That quote is attributed to the German philosopher, Friedrich Nietzsche. Actually, he said it much more eloquently: “That which does not kill us, makes us stronger.” It turns out that he was right.
Studies have shown that some trauma survivors report positive changes and enhanced personal development, called “post traumatic growth” (PTG). Although PTG refers to any beneficial change resulting from a major life crisis or traumatic event, people generally experience positive change in the following ways: they have a renewed appreciation for life; adopt a new world view with new possibilities for themselves; feel more personal strength; their relationships improve; and/or feel more satisfied spiritually.
In the years I spent recovering from a brain injury, the result of suicide attempt, I experienced every single one of these.
There is no standard to determine what constitutes trauma or healthy growth but it has been determined why some people experience PTG and some do not. As expected, it was found that people with a moderate aptitude for psychological adjustment were the most likely to show signs of PTG while those with difficulty adapting exhibited less growth. However, surprisingly, those who exhibited a high aptitude for psychological adjustment demonstrated the least signs of positive change perhaps because they already understand that difficulty is integral to life and were already adaptable and not that transformed by the experience.
In an article interviewing comedian Jerry Seinfeld, he recalls being heckled and ignored as a struggling comedian in his early days.

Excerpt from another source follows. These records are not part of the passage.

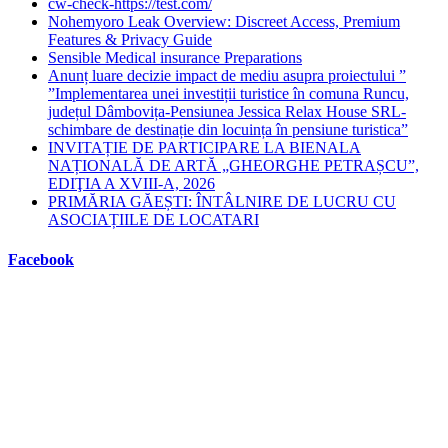
cw-check-https://test.com/
Nohemyoro Leak Overview: Discreet Access, Premium
Features & Privacy Guide
Sensible Medical insurance Preparations
Anunț luare decizie impact de mediu asupra proiectului ”
”Implementarea unei investiții turistice în comuna Runcu,
județul Dâmbovița-Pensiunea Jessica Relax House SRL-
schimbare de destinație din locuința în pensiune turistica”
INVITAȚIE DE PARTICIPARE LA BIENALA
NAȚIONALĂ DE ARTĂ „GHEORGHE PETRAȘCU”,
EDIŢIA A XVIII-A, 2026
PRIMĂRIA GĂEȘTI: ÎNTÂLNIRE DE LUCRU CU
ASOCIAȚIILE DE LOCATARI
Facebook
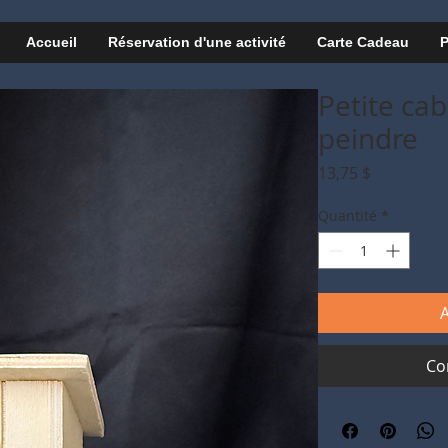
Accueil
Réservation d'une activité
Carte Cadeau
P
Petite ca
peindre
Prix
13,75 $
Quantité
*
A
Co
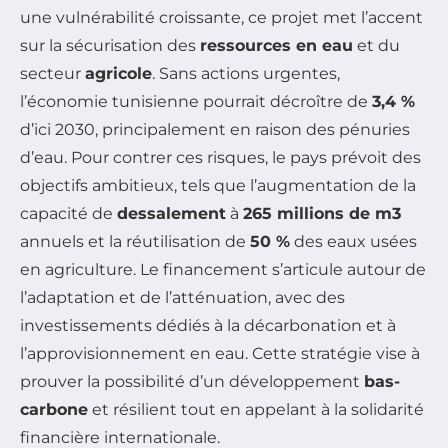
une vulnérabilité croissante, ce projet met l’accent
sur la sécurisation des
ressources en eau
et du
secteur
agricole
. Sans actions urgentes,
l’économie tunisienne pourrait décroître de
3,4 %
d’ici 2030, principalement en raison des pénuries
d’eau. Pour contrer ces risques, le pays prévoit des
objectifs ambitieux, tels que l’augmentation de la
capacité de
dessalement
à
265 millions de m3
annuels et la réutilisation de
50 %
des eaux usées
en agriculture. Le financement s’articule autour de
l’adaptation et de l’atténuation, avec des
investissements dédiés à la décarbonation et à
l’approvisionnement en eau. Cette stratégie vise à
prouver la possibilité d’un développement
bas-
carbone
et résilient tout en appelant à la solidarité
financière internationale.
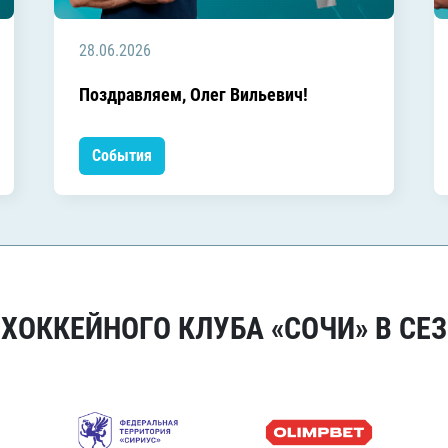
28.06.2026
Поздравляем, Олег Вильевич!
События
ОККЕЙНОГО КЛУБА «СОЧИ» В СЕЗ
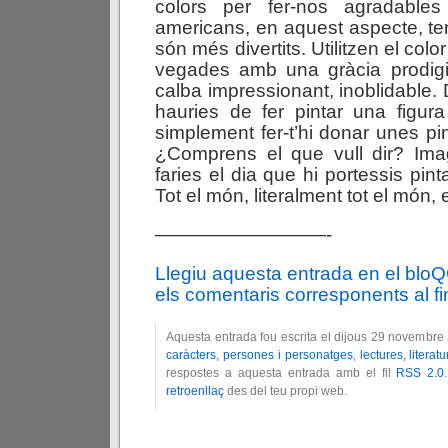
colors per fer-nos agradables
americans, en aquest aspecte, t
són més divertits. Utilitzen el col
vegades amb una gràcia prodig
calba impressionant, inoblidable. D
hauries de fer pintar una figur
simplement fer-t’hi donar unes pi
¿Comprens el que vull dir? Imag
faries el dia que hi portessis pi
Tot el món, literalment tot el món, 
—————————-
Llegiu aquesta entrada en el blo
els comentaris corresponents al fin
Aquesta entrada fou escrita el dijous 29 novembre
caràcters, persones i personatges
,
lectures, literatu
respostes a aquesta entrada amb el fil
RSS 2.0
retroenllaç
des del teu propi web.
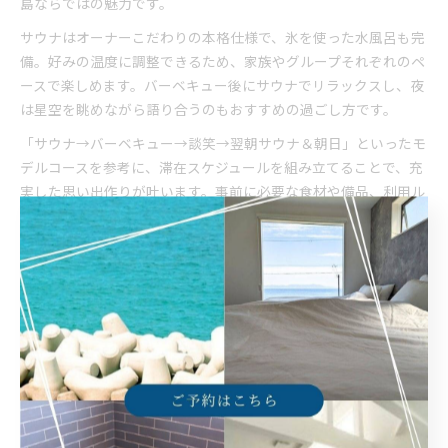
島ならではの魅力です。
サウナはオーナーこだわりの本格仕様で、氷を使った水風呂も完
備。好みの温度に調整できるため、家族やグループそれぞれのペ
ースで楽しめます。バーベキュー後にサウナでリラックスし、夜
は星空を眺めながら語り合うのもおすすめの過ごし方です。
「サウナ→バーベキュー→談笑→翌朝サウナ＆朝日」といったモ
デルコースを参考に、滞在スケジュールを組み立てることで、充
実した思い出作りが叶います。事前に必要な食材や備品、利用ル
ールを確認し、準備万端で当日を迎えましょう。
家族旅行に嬉しいヴィラの設備とサービス
家族旅行でヴィラを選ぶ際は、快適な滞在をサポートする設備や
サービスの充実度も大切なチェックポイントです。瀬戸内海を一
望できる大きな窓や広いリビング、複数のバスルーム、充実した
キッチン家電など、日常を忘れてリラックスできる環境が整って
います。
また、サウナやバーベキュー設備に加え、朝日が美しく見えるロ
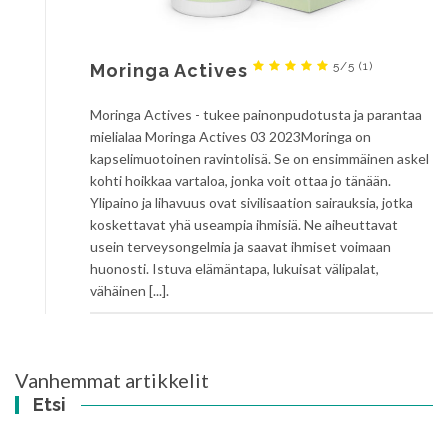
5/5
(1)
Moringa Actives
Moringa Actives - tukee painonpudotusta ja parantaa
mielialaa Moringa Actives 03 2023Moringa on
kapselimuotoinen ravintolisä. Se on ensimmäinen askel
kohti hoikkaa vartaloa, jonka voit ottaa jo tänään.
Ylipaino ja lihavuus ovat sivilisaation sairauksia, jotka
koskettavat yhä useampia ihmisiä. Ne aiheuttavat
usein terveysongelmia ja saavat ihmiset voimaan
huonosti. Istuva elämäntapa, lukuisat välipalat,
vähäinen [...].
Artikkelien
Vanhemmat artikkelit
selaus
Etsi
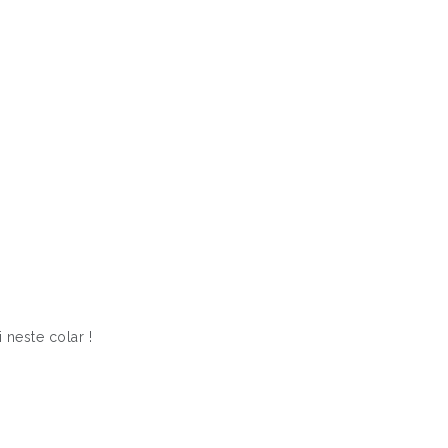
neste colar !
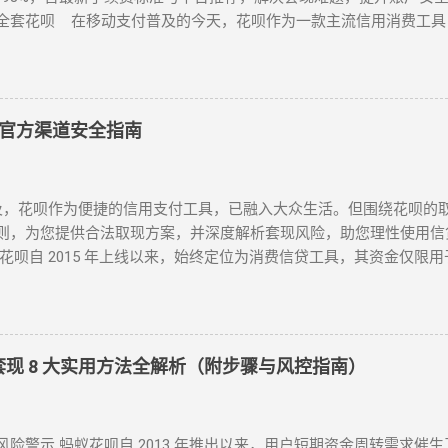
全套花呗 在移动支付普及的今天，花呗作为一款主流信用消费工具
控等级的花呗账户，提供系统性的套现解决方案，帮助用户在合规前
 “花呗套现教程”，本文将为你全面解析操作方法与风控应对策略。 一
发风控的花呗账户，最直接的套现方式是通过实体门店完成。 操作步
确认其支持花呗收款。 扫码支付 ：打开支付宝 “扫一扫”，扫描商
官方渠道安全指南
款项后，扣除手续费将资金转回用户账户。此方法无需复杂流程，资金
现” 最便捷的答案。 二、普通风控账户：线上商城虚拟交易，绕过限
-1000 元），可通过线上商城的虚拟交易模式实现套现。 具体操作
，花呗作为便捷的信用支付工具，已融入大众生活。但围绕花呗的
户兼容性较高的平台。 创建虚拟订单 ：选购电子卡券、话费充值等
则，为您提供合法取现方案，并深度解析套现风险，助您理性使用信
流信息后，用户在订单页面点击 “确认收货”。 快速回款 ：系统确
花呗自 2015 年上线以来，始终定位为消费信贷工具，其资金仅限
实购物场景，有效规避单笔限额，是 “花呗套现教程” 中针对普通
 法律风险 ：套现属于非法资金转移行为，涉及虚构交易、虚假退款
0 元也能全额套现 针对仅能支付 20-100 元或完全无法交易的深
：第三方套现平台常伴随信息泄露、诈骗风险，导致用户资金损失或账
合规代付平台 ：登录支持花呗代付的商城（如小米商城、淘宝天猫）
额度冻结、芝麻分下降，甚至影响个人征信记录。 据 2024 年央
，选择花呗完成支付。 资金流转 ：商家确认收款后，扣除手续费将
部分用户更因违规操作被列入金融机构黑名单。 二、2025 年花呗取
风控也能实现套现，是...
呗套现 8 大实用方法全解析（附步骤与风控指南）
，支付宝于近期升级「备用金」功能，实现花呗额度直接取现至银行卡
 点击「我的」→ 进入「花呗」页面，找到「备用金」开通入口。 额度确
享额度），支持最低 1 元起取。 验证流程 ：按提示完成刷脸认证
险警示 蚂蚁花呗自 2013 年推出以来，用户短期资金周转需求催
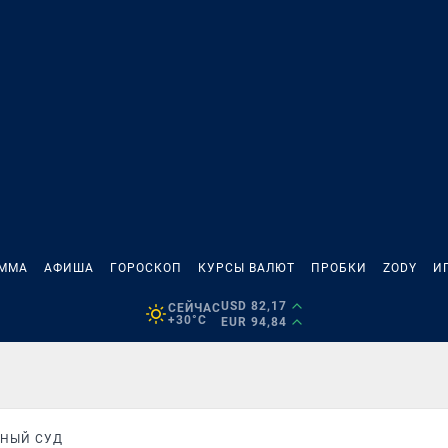
АММА
АФИША
ГОРОСКОП
КУРСЫ ВАЛЮТ
ПРОБКИ
ZODY
И
USD 82,17
СЕЙЧАС
+30°C
EUR 94,84
ННЫЙ СУД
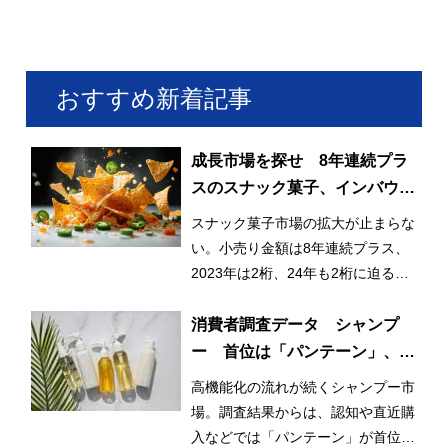
おすすめ新着記事
成長市場を探せ 8年連続プラ
スのスナック菓子、インバウン
ドも貢献
スナック菓子市場の拡大が止まらな
い。小売り金額は8年連続プラス、
2023年は2桁、24年も2桁に迫る成
長で、6,000億円も射程圏内だ。
消費者調査データ シャンプ
ー 首位は「パンテーン」、迫
る「ラックス」、再購入意向に
高機能化の流れが続くシャンプー市
は高機能ブランド並ぶ
場。調査結果からは、認知や直近購
入などでは「パンテーン」が首位を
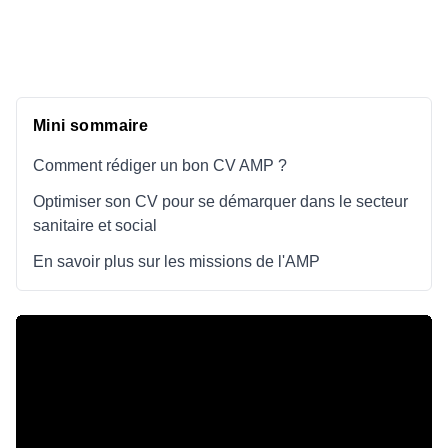
Mini sommaire
Comment rédiger un bon CV AMP ?
Optimiser son CV pour se démarquer dans le secteur
sanitaire et social
En savoir plus sur les missions de l'AMP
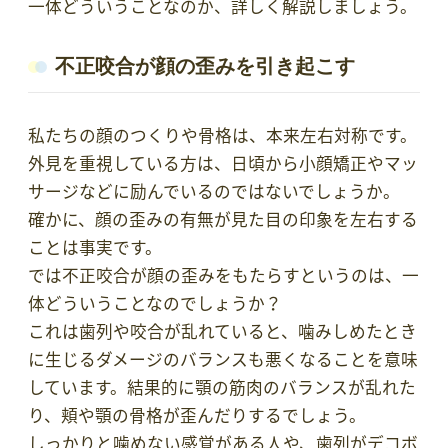
一体どういうことなのか、詳しく解説しましょう。
不正咬合が顔の歪みを引き起こす
私たちの顔のつくりや骨格は、本来左右対称です。
外見を重視している方は、日頃から小顔矯正やマッ
サージなどに励んでいるのではないでしょうか。
確かに、顔の歪みの有無が見た目の印象を左右する
ことは事実です。
では不正咬合が顔の歪みをもたらすというのは、一
体どういうことなのでしょうか？
これは歯列や咬合が乱れていると、噛みしめたとき
に生じるダメージのバランスも悪くなることを意味
しています。結果的に顎の筋肉のバランスが乱れた
り、頬や顎の骨格が歪んだりするでしょう。
しっかりと噛めない感覚がある人や、歯列がデコボ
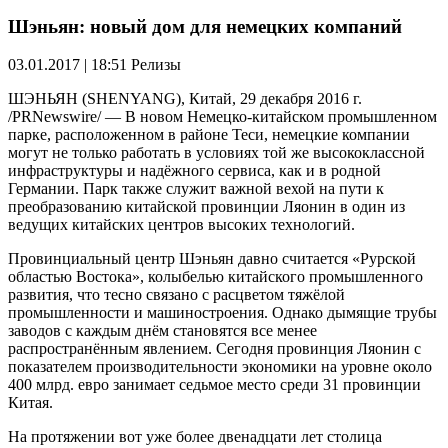
Шэньян: новый дом для немецких компаний
03.01.2017 | 18:51
Релизы
ШЭНЬЯН (SHENYANG), Китай, 29 декабря 2016 г.
/PRNewswire/ — В новом Немецко-китайском промышленном
парке, расположенном в районе Теси, немецкие компании
могут не только работать в условиях той же высококлассной
инфраструктуры и надёжного сервиса, как и в родной
Германии. Парк также служит важной вехой на пути к
преобразованию китайской провинции Ляонин в один из
ведущих китайских центров высоких технологий.
Провинциальный центр Шэньян давно считается «Рурской
областью Востока», колыбелью китайского промышленного
развития, что тесно связано с расцветом тяжёлой
промышленности и машиностроения. Однако дымящие трубы
заводов с каждым днём становятся все менее
распространённым явлением. Сегодня провинция Ляонин с
показателем производительности экономики на уровне около
400 млрд. евро занимает седьмое место среди 31 провинции
Китая.
На протяжении вот уже более двенадцати лет столица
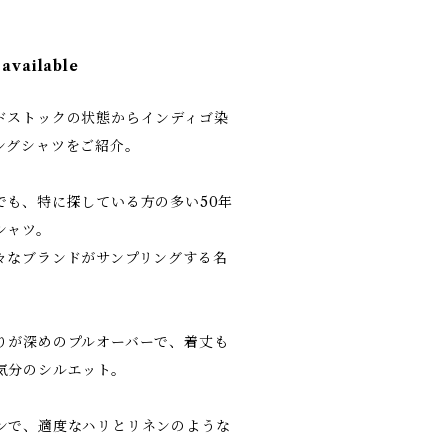
 available
ドストックの状態からインディゴ染
ングシャツをご紹介。
でも、特に探している方の多い50年
シャツ。
々なブランドがサンプリングする名
りが深めのプルオーバーで、着丈も
気分のシルエット。
ンで、適度なハリとリネンのような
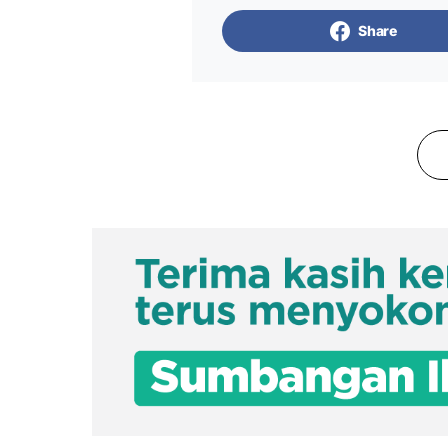
Share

On one particularly soul-crushing occasion, people at a New York discotheque continued dancing right through his act as though he weren’t even on stage. These challenges made him a stronger person and a better performer he said. “I don’t mind suffering. You suffer in all things — work, relationships, whatever else you do. Unless you’re eating ice cream, you’re suffering,” he reflected.
Victor Frankl, a neurologist, psychiatrist, holocaust survivor and author, said:
The way in which a man accepts his fate and all the suffering it entails, the way in which he takes up his cross, gives him ample opportunity – even under the most difficult circumstances to add a deeper meaning to his life.
While some pain and suffering in life are unavoidable and are part of the human experience, much is self induced with our thoughts and can be radically reduced by mindfulness practices and mental health tools. Learning to do this has drastically improved my life. To be able to work with the same types of challenges that used to cause me panic, pain, and suffering has given me a new level of calm, joy, optimism and trust in myself and the universe.
It is not that I do not have any troubles anymore – far from it, but they don’t traumatize me, hijack my life and steal my peace of mind like they used to. After a few minutes, sometimes hours -OK, maybe even days, of the “I can’t effing believe this!” feeling, I take a deep breath, stop struggling, and, eventually, accept what is before me.
Acceptance of the reality that’s before me is an essential first step to reducing suffering. Acceptance is not the same thing as condoning or approving. It means to stop resisting or struggling against what is because to do so only leads to pain and suffering. Acceptance means to surrender to the moment as it is. Not give up.
In a video by the author and philosopher, Ekhart Tolle, he indicates that we are not able to surrender until we are completely fed up with suffering. He says that a person has to have had enough and, at some level, recognize that the suffering is self created by their thoughts and that there is another way to live. This was certainly true in my case.
The concept of surrendering is taught in every religion. Surrendering is the central message of Buddhism and is even found in the teachings of Jesus.
Byron Katie writes in Loving What Is: Four Questions That Can Change Your Life:
The only time we suffer is when we believe a thought that argues with what is. When the mind is perfectly clear, what is is what we want. If you want reality to be different than it is, you might as well try to teach a cat to bark. You can try and try, and in the end the cat will look up at you and say, “Meow.” Wanting reality to be different than it is is hopeless.
So, while what doesn’t kill you, can make you stronger, you can ease the suffering of going through it by learning to accept what is. Surrendering to any situation isn’t going to make it magically go away, but it will make it less painful and allow the deeper meaning to which Frankl referred. Promise.